A Tale of a Quick Evening Malware Reversing Session | Version | N/A | |
---|---|---|---|
Updated | |||
Author | Joshua Finley | License | DBE |
This post documents a quick analysis of heavily obfuscated malware variant I discovered in the wild, featuring multiple layers of packing and encryption. Through a simple but careful unpacking process, the malware was revealed to be PureLogStealer, demonstrating obfuscation techniques including homoglyphs, multi-stage payloads, and encryption. This writeup briefly documents the sample and the reversing session.
1. Introduction
Last night, I stumbled across what appeared to be a suspicious file in the wild. When I happen upon live samples on accident, I often get fixated on understanding them, and this situation was no different (resulting in the rest of the evening escaping me). This post documents the analysis process and unpacking of what turned out to be multiple layers of obfuscated code leading to a credential stealing payload.
2. Initial Discovery
The sample was first noticed when a friend reached out to me suspecting that a local company’s website had been compromised. The site was displaying a “cloudflare verification” error. When I attepted to access the site over a VPN, the lure was gone, and the website loaded as normal.
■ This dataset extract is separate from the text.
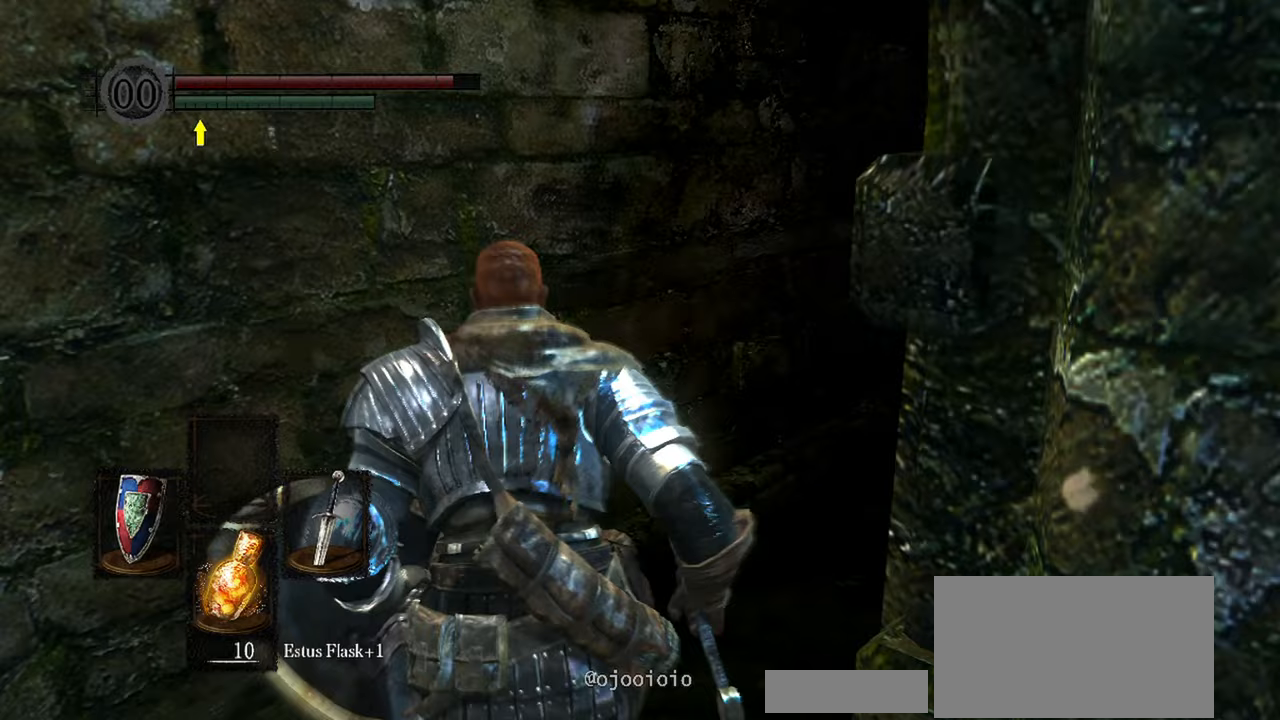
{"dt_ms": 500, "buttons": [], "left_stick": "up", "right_stick": "right", "events": []}
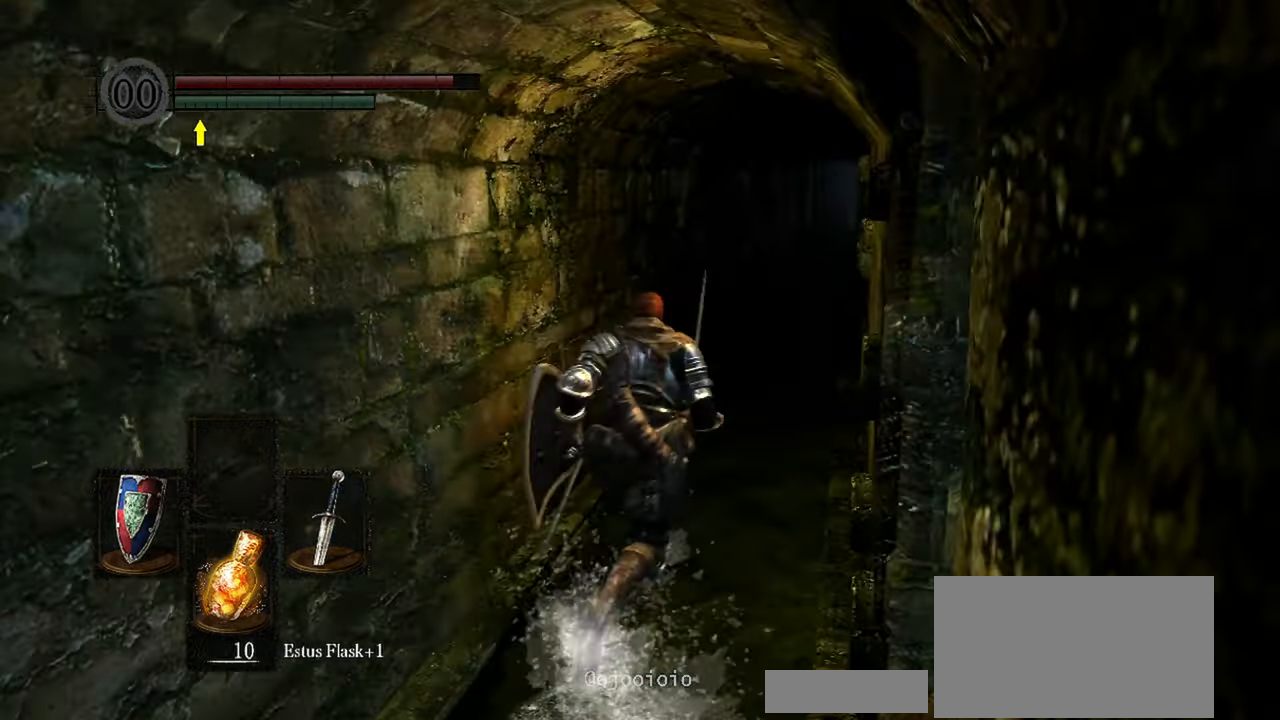
{"dt_ms": 500, "buttons": [], "left_stick": "up", "right_stick": "center", "events": [[217, "right_stick", "center"]]}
Fortunately, my friend had already copied the page’s payload, which was constructed as a prompt for the user to use Win+R to paste in a benign looking string:
I am not a robot: Cloudflare Verification ID: ...
However, the webpage obscured the actual text, meaning that whenever the text was copied, a mshsta
command to pull a file from an unknown domain would actually be placed in the clipboard. Combined with the use of Win+R, this would lead to the first stage of the malware being downloaded and executed on the victim’s computer.
3. First Impressions and Initial Analysis
The first thing that caught my attention was that Windows Defender didn’t flag the file - a common indicator of either a novel threat or good obfuscation. Initial inspection showed the file had ID3 magic bytes (typically associated with MP3 files), but actually contained what appeared to be JavaScript code mixed with binary data.
File characteristics:
- ID3 magic byte header
- Contains JavaScript tags
- Binary data interspersed throughout
This mixing of file types is a classic obfuscation technique. Attackers often disguise malicious code as media files or other benign formats to evade detection.
4. Deobfuscation: Layer 1
Taking a closer look at the file, I noticed two large blocks of junk data surrounding what appeared to be the actual payload. After removing these and the <script>
tags, and changing eval
to Wscript.echo
, I was able to get the script to output a secondary encoded payload.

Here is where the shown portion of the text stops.